» **Dataset extract**:
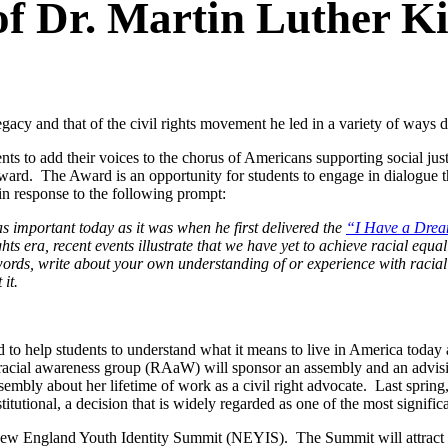
f Dr. Martin Luther Ki
gacy and that of the civil rights movement he led in a variety of ways 
s to add their voices to the chorus of Americans supporting social justi
ward. The Award is an opportunity for students to engage in dialogue tha
 in response to the following prompt:
as important today as it was when he first delivered the
“I Have a Dre
 era, recent events illustrate that we have yet to achieve racial equal
rds, write about your own understanding of or experience with racial
it.
ed to help students to understand what it means to live in America today 
acial awareness group (RAaW) will sponsor an assembly and an advising
mbly about her lifetime of work as a civil right advocate. Last spring
tutional, a decision that is widely regarded as one of the most signifi
t New England Youth Identity Summit (NEYIS). The Summit will attract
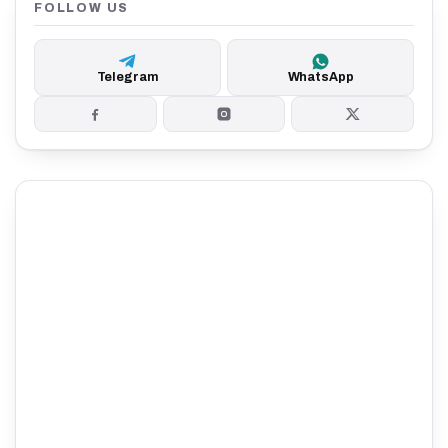
FOLLOW US
Telegram
WhatsApp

» **Problem**: Look above for the line with "era, recent events" and the line with "ed to help students"; transcribe both and all lines in between, exactly, and nothing else.

» **Result of the exercise**:
 era, recent events illustrate that we have yet to achieve racial equal
rds, write about your own understanding of or experience with racial
it.
ed to help students to understand what it means to live in America today 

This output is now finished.